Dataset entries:
^^^^

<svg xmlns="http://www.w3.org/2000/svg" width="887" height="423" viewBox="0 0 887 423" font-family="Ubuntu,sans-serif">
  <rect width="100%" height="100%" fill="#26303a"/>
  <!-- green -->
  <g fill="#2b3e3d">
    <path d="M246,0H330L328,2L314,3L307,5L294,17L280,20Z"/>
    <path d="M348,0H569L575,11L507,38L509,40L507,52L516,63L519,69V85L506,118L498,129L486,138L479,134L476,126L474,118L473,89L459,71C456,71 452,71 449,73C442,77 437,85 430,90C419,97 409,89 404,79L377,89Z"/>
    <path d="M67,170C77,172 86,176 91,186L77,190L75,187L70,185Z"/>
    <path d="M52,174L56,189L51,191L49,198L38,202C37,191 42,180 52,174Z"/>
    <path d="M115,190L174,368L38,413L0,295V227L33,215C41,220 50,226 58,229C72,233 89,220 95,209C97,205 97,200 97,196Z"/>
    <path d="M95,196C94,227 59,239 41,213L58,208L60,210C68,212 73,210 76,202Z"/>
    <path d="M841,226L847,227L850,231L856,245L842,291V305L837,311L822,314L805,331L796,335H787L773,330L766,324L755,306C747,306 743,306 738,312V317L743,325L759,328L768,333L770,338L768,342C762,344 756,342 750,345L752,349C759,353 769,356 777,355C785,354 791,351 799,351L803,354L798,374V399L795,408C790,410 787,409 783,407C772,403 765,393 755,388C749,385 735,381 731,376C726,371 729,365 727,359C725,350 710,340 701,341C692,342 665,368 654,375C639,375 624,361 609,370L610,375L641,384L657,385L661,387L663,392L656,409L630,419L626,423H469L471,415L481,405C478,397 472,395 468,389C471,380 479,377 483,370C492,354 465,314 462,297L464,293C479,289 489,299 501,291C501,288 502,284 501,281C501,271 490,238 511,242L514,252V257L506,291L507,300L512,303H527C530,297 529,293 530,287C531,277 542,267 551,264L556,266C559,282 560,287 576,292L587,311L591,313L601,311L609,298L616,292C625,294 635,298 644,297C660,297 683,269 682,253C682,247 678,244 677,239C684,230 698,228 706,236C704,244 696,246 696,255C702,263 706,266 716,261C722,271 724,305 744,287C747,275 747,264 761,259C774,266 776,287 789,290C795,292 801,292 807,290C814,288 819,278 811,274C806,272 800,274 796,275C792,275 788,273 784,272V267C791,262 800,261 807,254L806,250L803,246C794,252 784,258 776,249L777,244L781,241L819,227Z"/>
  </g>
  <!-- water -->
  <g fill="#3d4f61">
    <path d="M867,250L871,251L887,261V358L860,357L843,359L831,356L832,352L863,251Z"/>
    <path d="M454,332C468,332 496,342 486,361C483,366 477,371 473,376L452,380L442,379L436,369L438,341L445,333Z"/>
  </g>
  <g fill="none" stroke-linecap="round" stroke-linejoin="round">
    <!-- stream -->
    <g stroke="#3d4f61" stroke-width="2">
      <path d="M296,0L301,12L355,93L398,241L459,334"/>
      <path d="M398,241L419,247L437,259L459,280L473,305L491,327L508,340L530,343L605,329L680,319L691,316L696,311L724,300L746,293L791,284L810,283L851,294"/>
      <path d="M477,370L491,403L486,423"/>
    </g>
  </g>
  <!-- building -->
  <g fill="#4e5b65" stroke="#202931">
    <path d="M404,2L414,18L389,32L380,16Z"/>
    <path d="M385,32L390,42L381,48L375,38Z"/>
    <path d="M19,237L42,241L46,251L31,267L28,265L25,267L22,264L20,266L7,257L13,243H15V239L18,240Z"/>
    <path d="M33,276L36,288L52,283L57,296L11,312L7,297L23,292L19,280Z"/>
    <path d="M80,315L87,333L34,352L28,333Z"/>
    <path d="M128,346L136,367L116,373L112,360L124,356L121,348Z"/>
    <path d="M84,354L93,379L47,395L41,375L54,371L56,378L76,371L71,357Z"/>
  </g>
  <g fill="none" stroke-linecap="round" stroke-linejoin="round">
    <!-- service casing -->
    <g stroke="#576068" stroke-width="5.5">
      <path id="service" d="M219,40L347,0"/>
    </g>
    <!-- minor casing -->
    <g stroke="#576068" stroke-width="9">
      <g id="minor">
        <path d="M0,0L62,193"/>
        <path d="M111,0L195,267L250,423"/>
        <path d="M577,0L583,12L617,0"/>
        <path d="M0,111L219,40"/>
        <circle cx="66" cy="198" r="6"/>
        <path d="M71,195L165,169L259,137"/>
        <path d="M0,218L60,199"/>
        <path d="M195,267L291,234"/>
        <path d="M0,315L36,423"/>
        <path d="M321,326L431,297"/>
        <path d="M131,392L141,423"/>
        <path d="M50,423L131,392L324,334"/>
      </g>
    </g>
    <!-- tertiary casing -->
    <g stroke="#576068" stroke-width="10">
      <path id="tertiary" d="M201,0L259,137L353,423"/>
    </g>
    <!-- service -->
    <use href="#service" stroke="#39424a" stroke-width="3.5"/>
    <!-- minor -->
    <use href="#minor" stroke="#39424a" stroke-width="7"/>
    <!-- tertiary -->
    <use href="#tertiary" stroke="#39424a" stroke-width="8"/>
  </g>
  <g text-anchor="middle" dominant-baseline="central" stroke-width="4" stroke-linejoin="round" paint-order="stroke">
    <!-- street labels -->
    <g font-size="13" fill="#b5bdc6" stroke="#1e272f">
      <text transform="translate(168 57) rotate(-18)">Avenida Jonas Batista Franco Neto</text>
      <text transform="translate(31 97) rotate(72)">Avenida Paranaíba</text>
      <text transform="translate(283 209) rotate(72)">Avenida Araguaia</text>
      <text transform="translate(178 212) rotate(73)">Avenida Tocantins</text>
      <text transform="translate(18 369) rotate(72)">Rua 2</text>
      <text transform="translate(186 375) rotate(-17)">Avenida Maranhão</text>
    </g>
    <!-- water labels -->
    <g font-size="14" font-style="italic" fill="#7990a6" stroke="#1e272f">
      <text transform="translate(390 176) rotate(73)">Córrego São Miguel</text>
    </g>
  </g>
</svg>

^^^^

Word for word, copy out all the data given above.

> ANSWER SPACE
<svg xmlns="http://www.w3.org/2000/svg" width="887" height="423" viewBox="0 0 887 423" font-family="Ubuntu,sans-serif">
  <rect width="100%" height="100%" fill="#26303a"/>
  <!-- green -->
  <g fill="#2b3e3d">
    <path d="M246,0H330L328,2L314,3L307,5L294,17L280,20Z"/>
    <path d="M348,0H569L575,11L507,38L509,40L507,52L516,63L519,69V85L506,118L498,129L486,138L479,134L476,126L474,118L473,89L459,71C456,71 452,71 449,73C442,77 437,85 430,90C419,97 409,89 404,79L377,89Z"/>
    <path d="M67,170C77,172 86,176 91,186L77,190L75,187L70,185Z"/>
    <path d="M52,174L56,189L51,191L49,198L38,202C37,191 42,180 52,174Z"/>
    <path d="M115,190L174,368L38,413L0,295V227L33,215C41,220 50,226 58,229C72,233 89,220 95,209C97,205 97,200 97,196Z"/>
    <path d="M95,196C94,227 59,239 41,213L58,208L60,210C68,212 73,210 76,202Z"/>
    <path d="M841,226L847,227L850,231L856,245L842,291V305L837,311L822,314L805,331L796,335H787L773,330L766,324L755,306C747,306 743,306 738,312V317L743,325L759,328L768,333L770,338L768,342C762,344 756,342 750,345L752,349C759,353 769,356 777,355C785,354 791,351 799,351L803,354L798,374V399L795,408C790,410 787,409 783,407C772,403 765,393 755,388C749,385 735,381 731,376C726,371 729,365 727,359C725,350 710,340 701,341C692,342 665,368 654,375C639,375 624,361 609,370L610,375L641,384L657,385L661,387L663,392L656,409L630,419L626,423H469L471,415L481,405C478,397 472,395 468,389C471,380 479,377 483,370C492,354 465,314 462,297L464,293C479,289 489,299 501,291C501,288 502,284 501,281C501,271 490,238 511,242L514,252V257L506,291L507,300L512,303H527C530,297 529,293 530,287C531,277 542,267 551,264L556,266C559,282 560,287 576,292L587,311L591,313L601,311L609,298L616,292C625,294 635,298 644,297C660,297 683,269 682,253C682,247 678,244 677,239C684,230 698,228 706,236C704,244 696,246 696,255C702,263 706,266 716,261C722,271 724,305 744,287C747,275 747,264 761,259C774,266 776,287 789,290C795,292 801,292 807,290C814,288 819,278 811,274C806,272 800,274 796,275C792,275 788,273 784,272V267C791,262 800,261 807,254L806,250L803,246C794,252 784,258 776,249L777,244L781,241L819,227Z"/>
  </g>
  <!-- water -->
  <g fill="#3d4f61">
    <path d="M867,250L871,251L887,261V358L860,357L843,359L831,356L832,352L863,251Z"/>
    <path d="M454,332C468,332 496,342 486,361C483,366 477,371 473,376L452,380L442,379L436,369L438,341L445,333Z"/>
  </g>
  <g fill="none" stroke-linecap="round" stroke-linejoin="round">
    <!-- stream -->
    <g stroke="#3d4f61" stroke-width="2">
      <path d="M296,0L301,12L355,93L398,241L459,334"/>
      <path d="M398,241L419,247L437,259L459,280L473,305L491,327L508,340L530,343L605,329L680,319L691,316L696,311L724,300L746,293L791,284L810,283L851,294"/>
      <path d="M477,370L491,403L486,423"/>
    </g>
  </g>
  <!-- building -->
  <g fill="#4e5b65" stroke="#202931">
    <path d="M404,2L414,18L389,32L380,16Z"/>
    <path d="M385,32L390,42L381,48L375,38Z"/>
    <path d="M19,237L42,241L46,251L31,267L28,265L25,267L22,264L20,266L7,257L13,243H15V239L18,240Z"/>
    <path d="M33,276L36,288L52,283L57,296L11,312L7,297L23,292L19,280Z"/>
    <path d="M80,315L87,333L34,352L28,333Z"/>
    <path d="M128,346L136,367L116,373L112,360L124,356L121,348Z"/>
    <path d="M84,354L93,379L47,395L41,375L54,371L56,378L76,371L71,357Z"/>
  </g>
  <g fill="none" stroke-linecap="round" stroke-linejoin="round">
    <!-- service casing -->
    <g stroke="#576068" stroke-width="5.5">
      <path id="service" d="M219,40L347,0"/>
    </g>
    <!-- minor casing -->
    <g stroke="#576068" stroke-width="9">
      <g id="minor">
        <path d="M0,0L62,193"/>
        <path d="M111,0L195,267L250,423"/>
        <path d="M577,0L583,12L617,0"/>
        <path d="M0,111L219,40"/>
        <circle cx="66" cy="198" r="6"/>
        <path d="M71,195L165,169L259,137"/>
        <path d="M0,218L60,199"/>
        <path d="M195,267L291,234"/>
        <path d="M0,315L36,423"/>
        <path d="M321,326L431,297"/>
        <path d="M131,392L141,423"/>
        <path d="M50,423L131,392L324,334"/>
      </g>
    </g>
    <!-- tertiary casing -->
    <g stroke="#576068" stroke-width="10">
      <path id="tertiary" d="M201,0L259,137L353,423"/>
    </g>
    <!-- service -->
    <use href="#service" stroke="#39424a" stroke-width="3.5"/>
    <!-- minor -->
    <use href="#minor" stroke="#39424a" stroke-width="7"/>
    <!-- tertiary -->
    <use href="#tertiary" stroke="#39424a" stroke-width="8"/>
  </g>
  <g text-anchor="middle" dominant-baseline="central" stroke-width="4" stroke-linejoin="round" paint-order="stroke">
    <!-- street labels -->
    <g font-size="13" fill="#b5bdc6" stroke="#1e272f">
      <text transform="translate(168 57) rotate(-18)">Avenida Jonas Batista Franco Neto</text>
      <text transform="translate(31 97) rotate(72)">Avenida Paranaíba</text>
      <text transform="translate(283 209) rotate(72)">Avenida Araguaia</text>
      <text transform="translate(178 212) rotate(73)">Avenida Tocantins</text>
      <text transform="translate(18 369) rotate(72)">Rua 2</text>
      <text transform="translate(186 375) rotate(-17)">Avenida Maranhão</text>
    </g>
    <!-- water labels -->
    <g font-size="14" font-style="italic" fill="#7990a6" stroke="#1e272f">
      <text transform="translate(390 176) rotate(73)">Córrego São Miguel</text>
    </g>
  </g>
</svg>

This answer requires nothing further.